In the example below, the $CFS_POD_NAME is cfs-e8e48c2a-448f-4e6b-86fa-dae534b1702e-pnxmn.
kubectl get pods -n services $CFS_POD_NAME
Example output:
NAME READY STATUS RESTARTS AGE cfs-e8e48c2a-448f-4e6b-86fa-dae534b1702e-pnxmn 0/3 Error 0 25h
-
Check to see what containers are in the pod.
kubectl logs -n services $CFS_POD_NAME
Example output:
Error from server (BadRequest): a container name must be specified for pod cfs-e8e48c2a-448f-4e6b-86fa-dae534b1702e-pnxmn, choose one of: [inventory ansible-0 istio-proxy] or one of the init containers: [git-clone-0 istio-init]
Issues rarely occur in the istio-init and istio-proxy containers. These containers can be ignored for now.
-
Check the git-clone-0, inventory, ansible-0 containers in that order.
-
Check the git-clone-0 container.
kubectl logs -n services CFS_POD_NAME git-clone-0
-
Check the inventory container.
# kubectl logs -n services CFS_POD_NAME inventory
Example output:
% Total % Received % Xferd Average Speed Time Time Time Current Dload Upload Total Spent Left Speed 0 0 0 0 0 0 0 0 --:--:-- --:--:-- --:--:-- 0curl: (7) Failed to connect to localhost port 15000: Connection refused Waiting for Sidecar % Total % Received % Xferd Average Speed Time Time Time Current Dload Upload Total Spent Left Speed 0 0 0 0 0 0 0 0 --:--:-- --:--:-- --:--:-- 0 HTTP/1.1 200 OK content-type: text/html; charset=UTF-8 cache-control: no-cache, max-age=0 x-content-type-options: nosniff date: Thu, 05 Dec 2019 15:00:11 GMT server: envoy transfer-encoding: chunked Sidecar available 2019-12-05 15:00:12,160 - INFO - cray.cfs.inventory - Starting CFS Inventory version=0.4.3, namespace=services 2019-12-05 15:00:12,171 - INFO - cray.cfs.inventory - Inventory target=dynamic for cfsession=boa-2878e4c0-39c2-4df0-989e-053bb1edee0c 2019-12-05 15:00:12,227 - INFO - cray.cfs.inventory.dynamic - Dynamic inventory found a total of 2 groups 2019-12-05 15:00:12,227 - INFO - cray.cfs.inventory - Writing out the inventory to /inventory/hosts
-
Check the ansible-0 container.
Look towards the end of the Ansible log in the PLAY RECAP section to see if any have failed. If it failed, look above at the immediately preceding play. In the example below, the ncmp_hsn_cns role has an issue when being run against the compute nodes.

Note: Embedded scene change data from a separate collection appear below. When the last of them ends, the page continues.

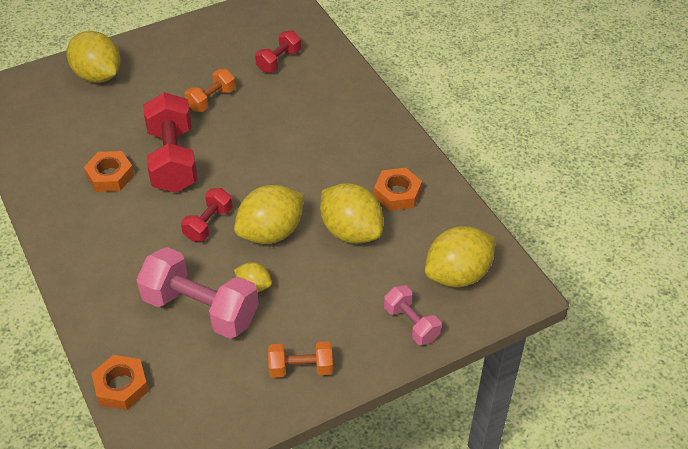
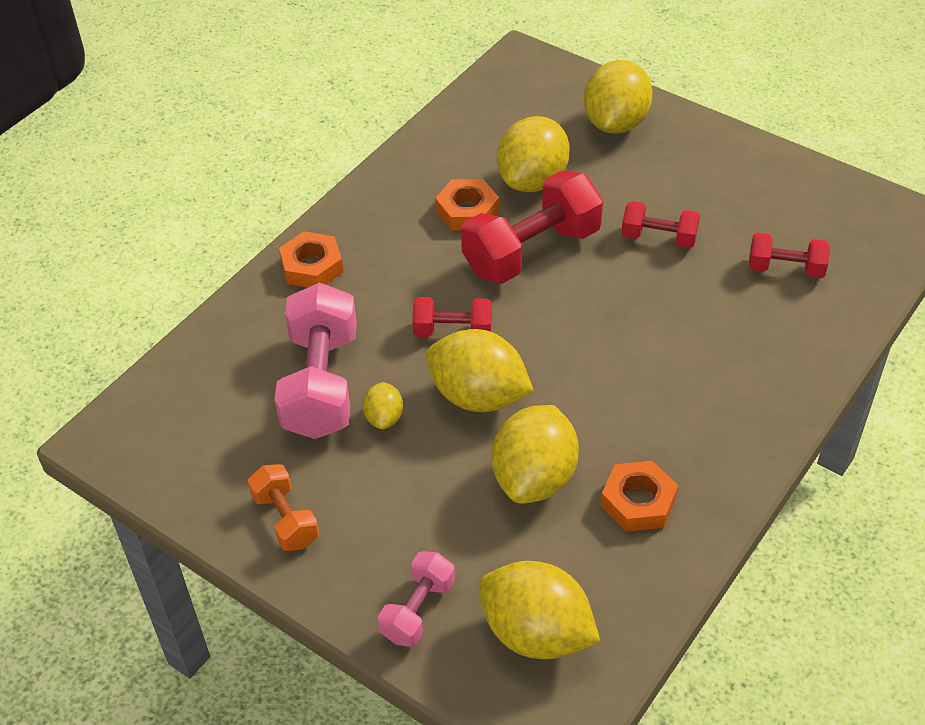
camera: 65 degrees right, 0 degrees up
orange nut [91,355,149,410] -> orange nut moved to [279,231,343,288]
orange dumbbell [185,69,236,112] -> red dumbbell [621,201,700,248]
none -> yellow lemon [497,116,570,192]

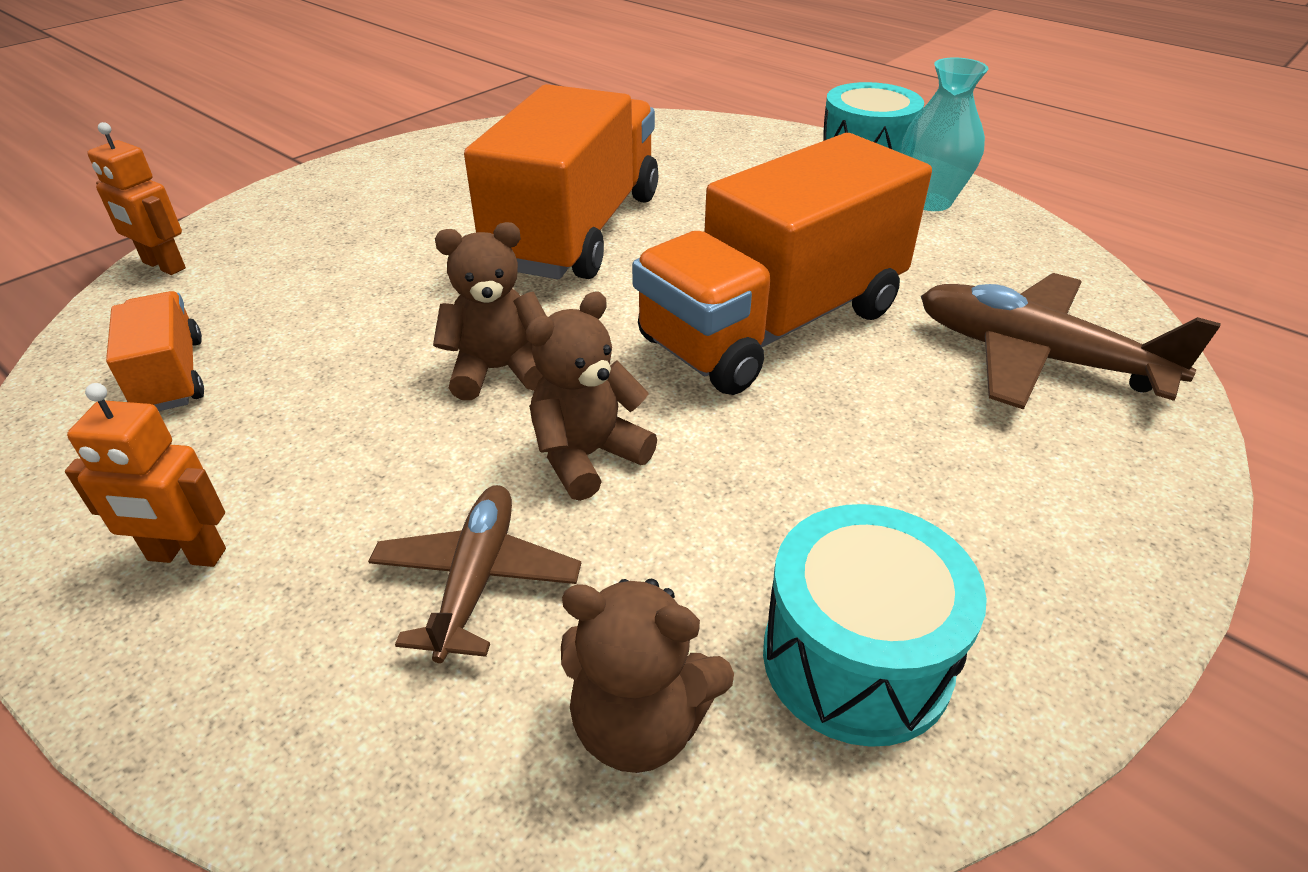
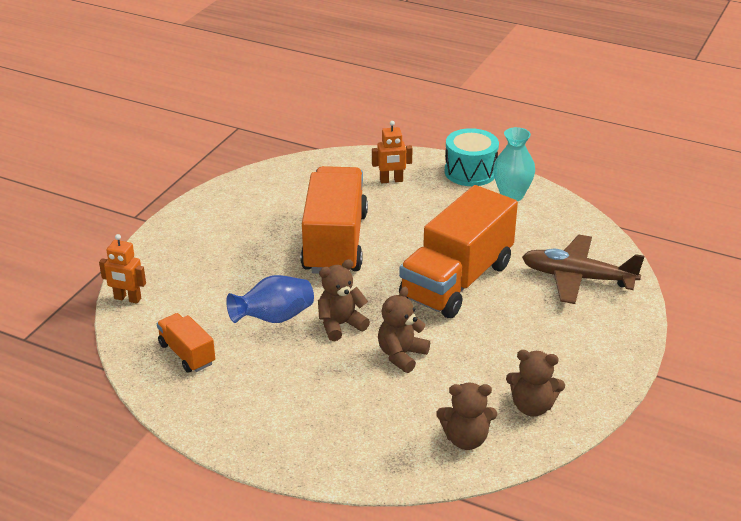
camera: 15 degrees left, 5 degrees down
orange robot [65,383,226,567] -> orange robot moved to [372,121,413,183]
brown plane [368,485,581,663] -> none
turquoise drum [763,504,987,747] -> brown teddy bear [506,350,565,417]
none -> blue vase [226,275,314,323]

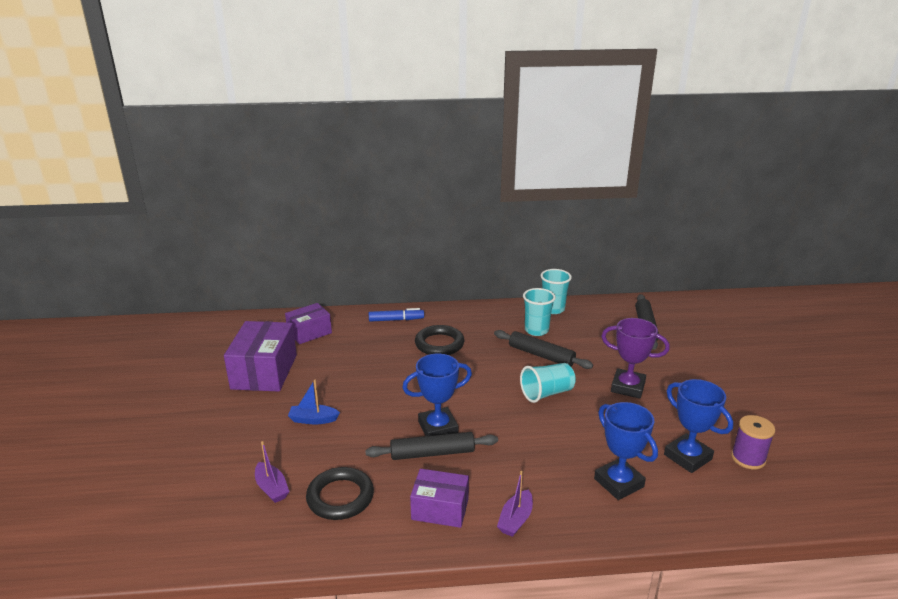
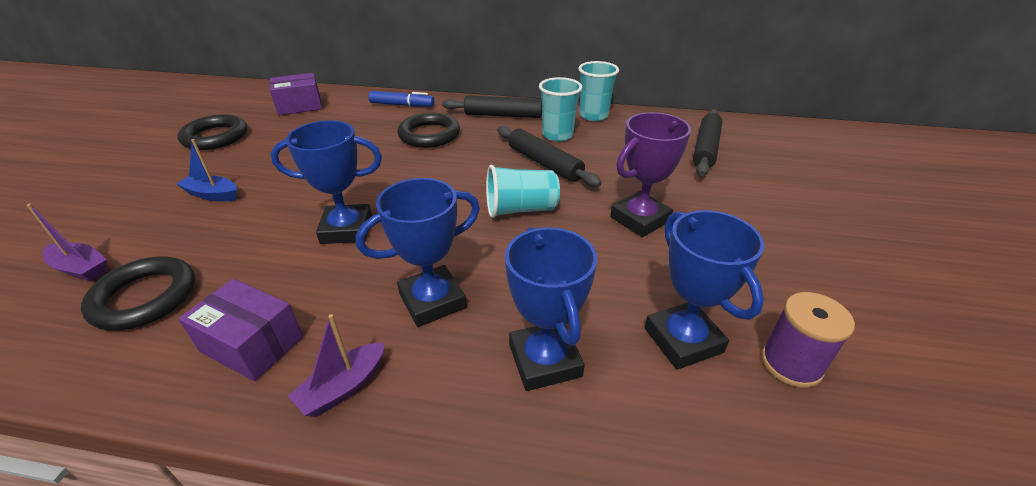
camera: 15 degrees right, 10 degrees up
purple box [224,321,297,392] -> black ring [178,114,247,150]
purple boat [255,441,290,503] -> purple boat turned 45 degrees counterclockwise [27,204,107,281]
black rolling pin [365,432,498,460] -> black rolling pin moved to [442,95,542,118]
purple trophy [601,318,670,399] -> purple trophy turned 75 degrees counterclockwise [610,112,691,237]
none -> blue trophy [356,178,480,327]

kubectl logs -n services CFS_POD_NAME ansible-0
Example output:
Waiting for Inventory Waiting for Inventory Inventory available % Total % Received % Xferd Average Speed Time Time Time Current Dload Upload Total Spent Left Speed 0 0 0 0 0 0 0 0 --:--:-- --:--:-- --:--:-- 0 [...] TASK [ncmp_hsn_cns : SLES Compute Nodes (HSN): Create/Update ifcfg-hsnx File(s)] *** fatal: [x3000c0s19b1n0]: FAILED! => {"msg": "'interfaces' is undefined"} fatal: [x3000c0s19b2n0]: FAILED! => {"msg": "'interfaces' is undefined"} fatal: [x3000c0s19b3n0]: FAILED! => {"msg": "'interfaces' is undefined"} fatal: [x3000c0s19b4n0]: FAILED! => {"msg": "'interfaces' is undefined"} NO MORE HOSTS LEFT ************************************************************* PLAY RECAP ********************************************************************* x3000c0s19b1n0 : ok=28 changed=20 unreachable=0 failed=1 skipped=77 rescued=0 ignored=1 x3000c0s19b2n0 : ok=27 changed=19 unreachable=0 failed=1 skipped=63 rescued=0 ignored=1 x3000c0s19b3n0 : ok=27 changed=19 unreachable=0 failed=1 skipped=63 rescued=0 ignored=1 x3000c0s19b4n0 : ok=27 changed=19 unreachable=0 failed=1 skipped=63 rescued=0 ignored=1
-
Run the Ansible play again once the underlying issue has been resolved.